Let’s recap–just because the music user couldn’t find the songwriter the one time the user looked for the songwriter doesn’t mean the user has fully satisfied their obligations. No–after filing the initial notice to obtain the protection of the statutory license, the compulsory licensee is advised to “periodically” search the Copyright Office records to see if the owner has turned up. Why? Because once “…the copyright owner has been identified, the licensee should…[pay up for all units made and distributed to date] directly to the copyright owner…”
And don’t forget–“Do not send royalty payments to the Copyright Office.”
So there’s no–repeat, no–escrow anywhere.
But see what they did there? If you pay the filing fee, the worst that happens when the copyright owner turns up is that you promptly pay what you owe, probably with no interest.
What’s the important policy point at work in this well-established procedure? Notice is required to enjoy the benefits of the compulsory license. Effort must be expended by the music user to find the party who is entitled to a notice–yes, that’s right. Entitled to a notice.

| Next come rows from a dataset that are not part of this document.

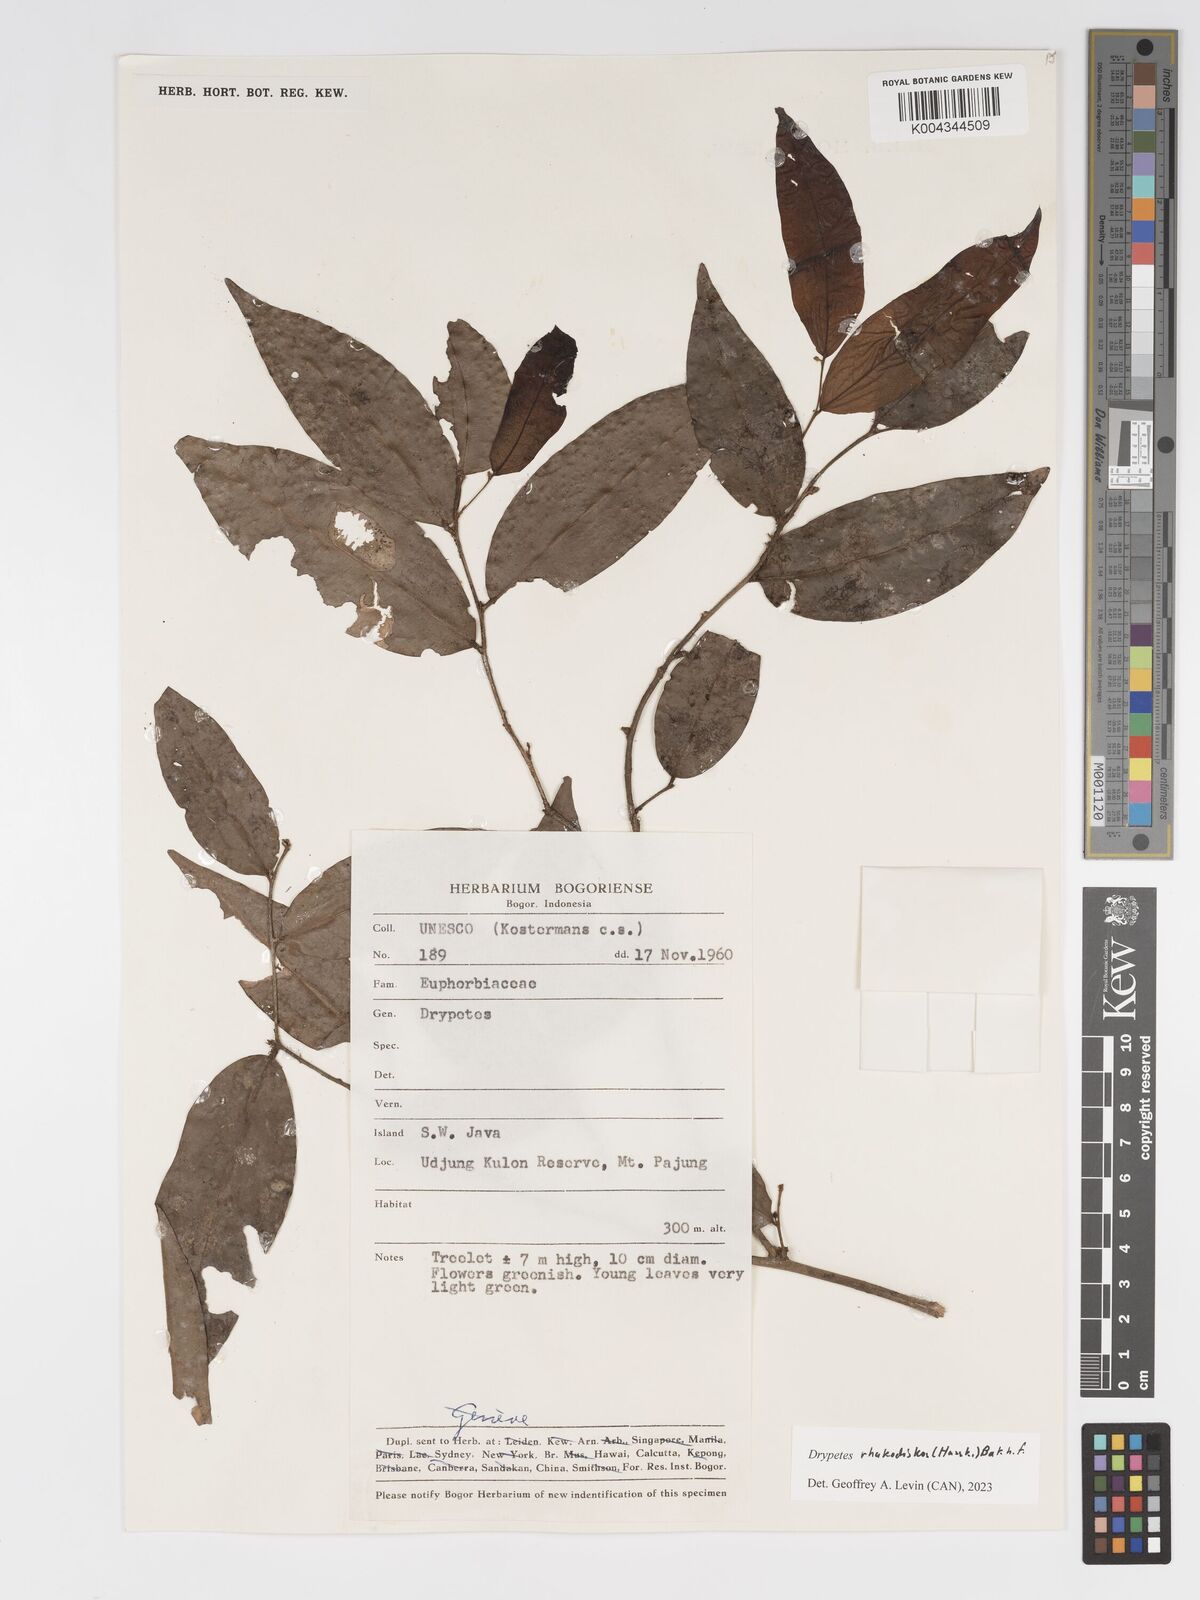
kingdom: Plantae
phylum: Tracheophyta
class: Magnoliopsida
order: Malpighiales
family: Putranjivaceae
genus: Drypetes
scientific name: Drypetes rhakodiskos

So why are there any unlicensed songs in services like Spotify? I don’t know the answer, although I have a feeling we will find out one day. My suspicion is that it has to do with the filing fees.
As I read it, music users wishing to take advantage of the compulsory license for unidentified songs would need to pay $255 per every 10 songs recorded with the Copyright Office, or an average of $25.50 per song. My bet is that companies like Spotify don’t want to pay those fees. (I’d also point out that it probably costs way more than $255 for the Copyright Office to process this filing, so not only are these guys too cheap to pay, they also want the taxpayer to subsidize them.)

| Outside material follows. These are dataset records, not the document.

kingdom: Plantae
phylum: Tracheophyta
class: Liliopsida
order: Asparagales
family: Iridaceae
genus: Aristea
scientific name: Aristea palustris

The decision not to pay those fees and file the notices with the Copyright Office rests with the music user only. Not a third party vendor and not their accountants. And remember, this filing has to be done “before distributing any [reproductions] of the [song]”.

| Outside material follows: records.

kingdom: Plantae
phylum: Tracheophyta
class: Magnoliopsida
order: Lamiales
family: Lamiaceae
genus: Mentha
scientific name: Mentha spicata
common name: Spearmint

Deciding that you are going to take a chance on getting caught rather than spending $25.50 to make sure you have the rights is called “business risk.” That’s what the swinging…guys…of Silicon Valley do every day.
There’s another name for “business risk,” and listen up because this is important. Business risk injects moral agency into the workflow. That means that someone makes a normative decision based on the threat environment filtered through their own values about what direction the organization should take regarding a particular issue. However much a music user tries to suck up to songwriters (or artists for that matter), one thing we know is that executives whose moral agency allows them to decide to use songs without complying with the law do not share our values.
When a corporate executive decides to not follow the law for whatever reason, or as I might say when the executive decides to flaunt the law because they think they can get away with it, the corporate executive is substituting their own independent judgement and action, that is, their own moral agency. In the case of songwriters, the government’s expectation is that music users will invest sufficient resources into complying with the burdens of the compulsory license in exchange for the great benefits of the compulsory license.
The government encourages the corporation to find the songwriter a couple ways. First, by making it easy and relatively cheap to file a “we can’t find them” notice, and second by creating a case that anyone failing to file that notice is an intentional infringer subject to a potentially significant sum in statutory damages. They make it easy, and if you don’t follow then it’s on you.
If the corporate executive creates an entire system that knowingly fails to comply with the law on a massive scale either through action or inaction, then the that executive’s stockholders should expect to reap the whirlwind.
Ah well. Win some, lose some, right? It’s only other people’s money.